> **DOCUMENT**
Michael Shulman
adjunctions in 2-logic

Our goal here is to show that all the equivalent ways of defining an adjunction in ordinary naive category theory are still valid in the internal logic of a 2-category, and all produce the usual internal notion of adjunction in a 2-category.

Unit + Counit + Triangle identities

The most obvious way of describing an adjunction in the internal logic of a 2-category is via the unit-counit-triangle identities definition.

• $x:A⊢f(x):B$
• $y:B⊢g(x):A$
• $x:A⊢{\eta }_x:{\mathrm{hom}}_A(x,g(f(x)))$
• $y:B⊢{\epsilon }_y:{\mathrm{hom}}_B(f(g(y)),y)$
• $x:A⊢{\epsilon }_{f(x)}\circ f({\eta }_x)=1_{f(x)}$
• $y:B⊢g({\epsilon }_y)\circ {\eta }_{g(y)}=1_{g(y)}$

It is evident that a model of this theory in any lex 2-category is precisely an internal adjunction in the usual sense, consisting of two 1-cells $f:A\to B$ and $g:B\to A$ and 2-cells $\eta$ and $\epsilon$ satisfying the triangle identities.

> **WHAT IS ASKED**
**a)** Repeat the page on adjunctions in 2-logic from "Our goal here" up to and including "the triangle identities.", renaming "adjunction" to "adjoint pair" throughout.
**b)** Answer these questions using the page on adjunctions in 2-logic:
(i) What heading introduces the unit-counit description of an adjunction?
(ii) In what kind of 2-category is a model of the theory said to be precisely an internal adjunction?
(iii) Which two symbols name the 2-cells that satisfy the triangle identities?
The lines that follow have no connection to the page on adjunctions in 2-logic.

> **MATERIAL PROVIDED**

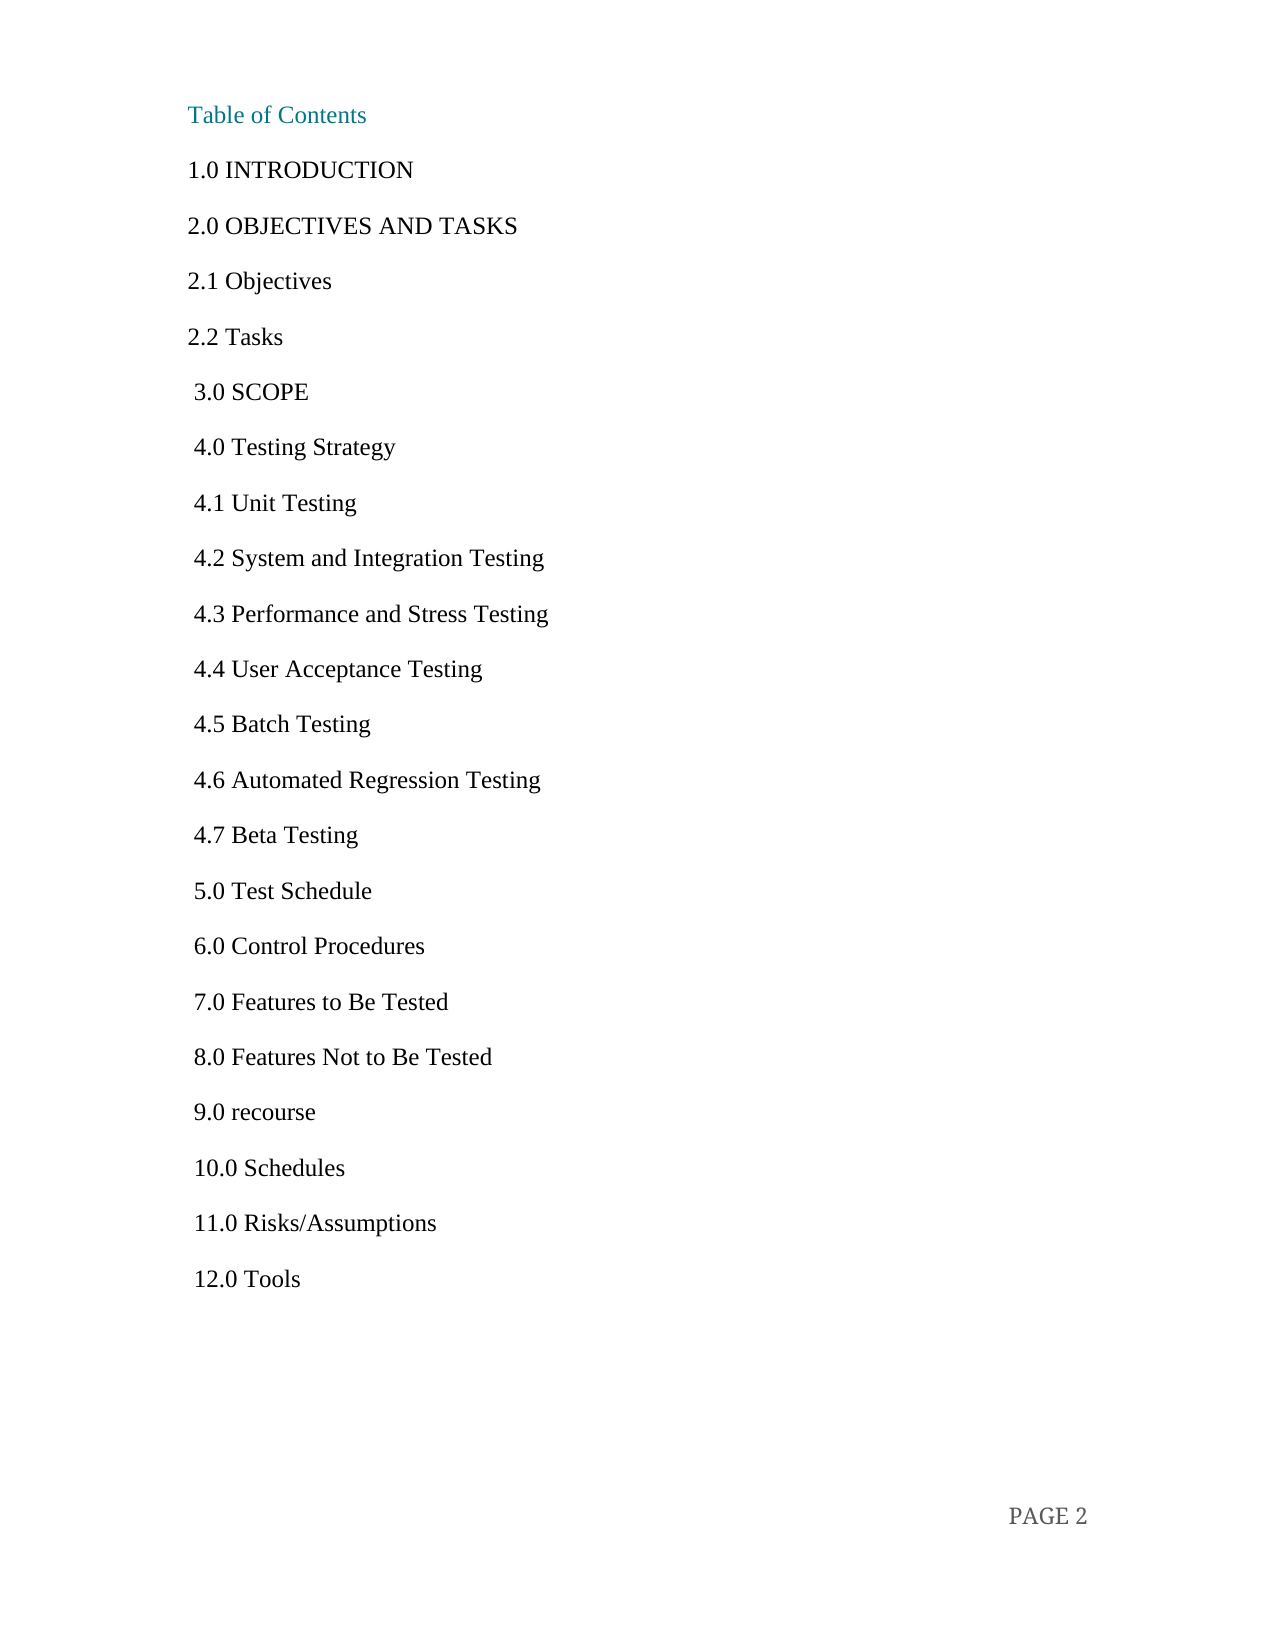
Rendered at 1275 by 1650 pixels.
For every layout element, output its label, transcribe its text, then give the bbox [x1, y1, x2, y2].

> **FULL ANSWERS**
**a)**
Our goal here is to show that all the equivalent ways of defining an adjoint pair in ordinary naive category theory are still valid in the internal logic of a 2-category, and all produce the usual internal notion of adjoint pair in a 2-category.

Unit + Counit + Triangle identities

The most obvious way of describing an adjoint pair in the internal logic of a 2-category is via the unit-counit-triangle identities definition.

• $x:A⊢f(x):B$
• $y:B⊢g(x):A$
• $x:A⊢{\eta }_x:{\mathrm{hom}}_A(x,g(f(x)))$
• $y:B⊢{\epsilon }_y:{\mathrm{hom}}_B(f(g(y)),y)$
• $x:A⊢{\epsilon }_{f(x)}\circ f({\eta }_x)=1_{f(x)}$
• $y:B⊢g({\epsilon }_y)\circ {\eta }_{g(y)}=1_{g(y)}$

It is evident that a model of this theory in any lex 2-category is precisely an internal adjoint pair in the usual sense, consisting of two 1-cells $f:A\to B$ and $g:B\to A$ and 2-cells $\eta$ and $\epsilon$ satisfying the triangle identities.

**b)**
(i) Unit + Counit + Triangle identities
(ii) Any lex 2-category
(iii) $\eta$ and $\epsilon$